Best practices are one thing. But some disagree such a thing as a “science of math” exists in the way it does for reading. There just isn’t the same volume of research, education researcher Tom Loveless said.
“Reading is a topic where we have a much larger amount of good, solid, causal research that can link instruction to student achievement,” he said.
To some, the less advanced state of research on math reflects societal values, and how many teachers themselves feel more invested in reading. Many elementary school teachers doubt their own math ability and struggle with anxiety around teaching it.
“Many of us will readily admit that we weren’t good at math. If I was illiterate, I wouldn’t tell a soul.” “
Daniel Ansari, a professor of cognitive neuroscience at Western University in Canada.
“Many of us will readily admit that we weren’t good at math,” said Daniel Ansari, a professor of cognitive neuroscience at Western University in Canada. “If I was illiterate, I wouldn’t tell a soul.”
Still, Ansari said, there is enough research out there to make a difference in the classroom.
“We do understand some of the things that really work,” he said, “and we know some of the things that are not worth spending time on.”
*This sentence has been updated with Matthew Burns’ current employer.
This story was written by the Associated Press as part of The Math Problem, a series produced by The Education Reporting Collaborative exploring the math crisis facing schools and highlighting progress. The collaborative is a coalition of eight newsrooms whose members include AL.com, The Associated Press, The Christian Science Monitor, The Dallas Morning News, The Hechinger Report, Idaho Education News, The Post and Courier in South Carolina and The Seattle Times.
The Associated Press education team receives support from the Carnegie Corporation of New York. The AP is solely responsible for all content.
I am an extremely successful teacher of foundational math. The games approach teaches kids not to take math seriously. The techniques, listed in the article work extremely well. Students need to first memorize math facts, to establish a solid foundation to build on. Systematic and explicit teaching, using small chunks of material builds the foundation. Then, creatively applying this foundation to real life problems gives the math meaning and gets extraordinary results.
I am an Orton-Gillingham certified reading teacher (phonics approach), who, for several years, has been learning about using this type of approach to teaching math and using the techniques with remedial high school and college students.

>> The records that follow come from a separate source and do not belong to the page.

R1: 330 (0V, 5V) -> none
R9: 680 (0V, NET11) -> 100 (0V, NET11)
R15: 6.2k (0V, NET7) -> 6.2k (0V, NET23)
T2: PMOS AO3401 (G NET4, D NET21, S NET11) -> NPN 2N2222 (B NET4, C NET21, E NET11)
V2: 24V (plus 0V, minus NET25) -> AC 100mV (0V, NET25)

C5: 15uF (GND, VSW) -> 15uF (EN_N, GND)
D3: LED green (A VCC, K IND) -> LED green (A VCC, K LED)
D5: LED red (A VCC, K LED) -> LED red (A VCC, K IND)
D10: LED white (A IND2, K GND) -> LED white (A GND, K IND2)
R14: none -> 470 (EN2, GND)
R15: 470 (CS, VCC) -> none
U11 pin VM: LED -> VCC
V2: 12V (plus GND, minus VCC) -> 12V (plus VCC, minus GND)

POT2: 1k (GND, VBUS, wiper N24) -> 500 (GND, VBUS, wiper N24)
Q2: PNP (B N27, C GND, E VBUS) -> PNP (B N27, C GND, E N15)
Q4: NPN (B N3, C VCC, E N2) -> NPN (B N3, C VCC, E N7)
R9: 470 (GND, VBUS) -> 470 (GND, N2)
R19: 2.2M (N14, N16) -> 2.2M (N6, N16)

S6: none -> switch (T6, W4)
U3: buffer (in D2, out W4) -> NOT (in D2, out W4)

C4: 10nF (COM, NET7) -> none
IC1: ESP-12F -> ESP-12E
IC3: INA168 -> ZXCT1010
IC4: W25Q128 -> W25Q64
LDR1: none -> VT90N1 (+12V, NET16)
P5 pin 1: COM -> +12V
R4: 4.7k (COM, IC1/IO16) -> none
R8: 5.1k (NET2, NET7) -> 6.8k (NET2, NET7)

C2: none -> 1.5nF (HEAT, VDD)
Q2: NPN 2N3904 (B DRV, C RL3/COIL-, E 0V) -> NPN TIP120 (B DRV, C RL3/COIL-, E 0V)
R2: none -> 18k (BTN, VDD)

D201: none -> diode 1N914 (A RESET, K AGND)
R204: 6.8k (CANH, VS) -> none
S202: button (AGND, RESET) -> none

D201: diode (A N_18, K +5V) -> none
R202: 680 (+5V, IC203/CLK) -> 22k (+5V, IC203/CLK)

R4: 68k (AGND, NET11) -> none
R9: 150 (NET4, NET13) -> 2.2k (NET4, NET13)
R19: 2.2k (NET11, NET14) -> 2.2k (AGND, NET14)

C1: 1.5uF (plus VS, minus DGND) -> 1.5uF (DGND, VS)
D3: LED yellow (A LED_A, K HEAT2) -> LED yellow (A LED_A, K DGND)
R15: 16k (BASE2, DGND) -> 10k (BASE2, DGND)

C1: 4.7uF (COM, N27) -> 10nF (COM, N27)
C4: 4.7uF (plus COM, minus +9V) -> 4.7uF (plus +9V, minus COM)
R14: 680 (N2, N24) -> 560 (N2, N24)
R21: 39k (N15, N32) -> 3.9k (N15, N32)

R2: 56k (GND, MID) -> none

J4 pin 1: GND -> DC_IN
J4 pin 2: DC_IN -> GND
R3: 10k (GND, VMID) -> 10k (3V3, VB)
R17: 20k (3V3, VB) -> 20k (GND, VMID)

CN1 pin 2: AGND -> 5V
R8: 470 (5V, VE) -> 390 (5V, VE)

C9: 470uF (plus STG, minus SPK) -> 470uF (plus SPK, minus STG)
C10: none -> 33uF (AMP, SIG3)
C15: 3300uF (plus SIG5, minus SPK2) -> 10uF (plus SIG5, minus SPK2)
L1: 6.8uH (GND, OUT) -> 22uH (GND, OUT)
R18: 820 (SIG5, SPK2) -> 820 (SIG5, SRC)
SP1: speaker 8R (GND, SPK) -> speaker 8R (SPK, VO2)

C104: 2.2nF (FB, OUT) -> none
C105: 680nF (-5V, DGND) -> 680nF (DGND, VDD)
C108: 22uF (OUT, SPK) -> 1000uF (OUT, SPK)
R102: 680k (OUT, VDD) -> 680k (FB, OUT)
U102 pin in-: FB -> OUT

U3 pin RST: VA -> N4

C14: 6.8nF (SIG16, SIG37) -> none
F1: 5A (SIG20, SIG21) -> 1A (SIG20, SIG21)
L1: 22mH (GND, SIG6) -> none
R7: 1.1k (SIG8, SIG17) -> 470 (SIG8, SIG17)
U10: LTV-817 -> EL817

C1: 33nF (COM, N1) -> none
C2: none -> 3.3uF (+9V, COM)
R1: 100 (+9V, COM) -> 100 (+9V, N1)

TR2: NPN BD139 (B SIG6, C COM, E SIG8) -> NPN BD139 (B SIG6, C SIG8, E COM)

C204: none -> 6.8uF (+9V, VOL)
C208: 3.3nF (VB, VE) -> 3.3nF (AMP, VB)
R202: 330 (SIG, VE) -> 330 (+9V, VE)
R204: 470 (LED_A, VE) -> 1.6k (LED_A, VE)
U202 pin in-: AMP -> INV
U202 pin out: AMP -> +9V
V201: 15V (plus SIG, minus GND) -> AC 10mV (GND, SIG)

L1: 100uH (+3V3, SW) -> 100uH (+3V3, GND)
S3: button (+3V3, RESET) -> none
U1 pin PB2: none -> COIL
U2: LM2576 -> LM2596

I’ve found that math teachers may make assumptions (like assuming students know that the horizontal line in a fraction is the same as a division sign, let alone that it’s the same as that division notation that uses a vinculum). I once taught basic arithmetic to a learning disabled 30-something woman. We began with vocabulary and basic calculations. When she got as far as adding numbers that required carrying (what my math colleagues now call “regrouping”), she carried TO THE RIGHT (in spite of much drill over places). I realized then how confusing math is. In English we read left to right and top to bottom. In math, sometimes we go left to right, sometimes we go right to left, and sometimes we begin in the middle. Knowing which isn’t intuitive. Knowing that 6 ÷ 2 is read from left to right does not tell you that 2⟌6 means exactly the same thing, but is read from right to left (“six divided by two”). There are many more examples. I’ve found that teaching clear vocabulary with examples, one step at a time, helps people who “hate” math. People are doing the research and more needs to be done. And yes, students need to learn math facts. When I finally mastered the times tables (at age 22), my math skills improved fantastically.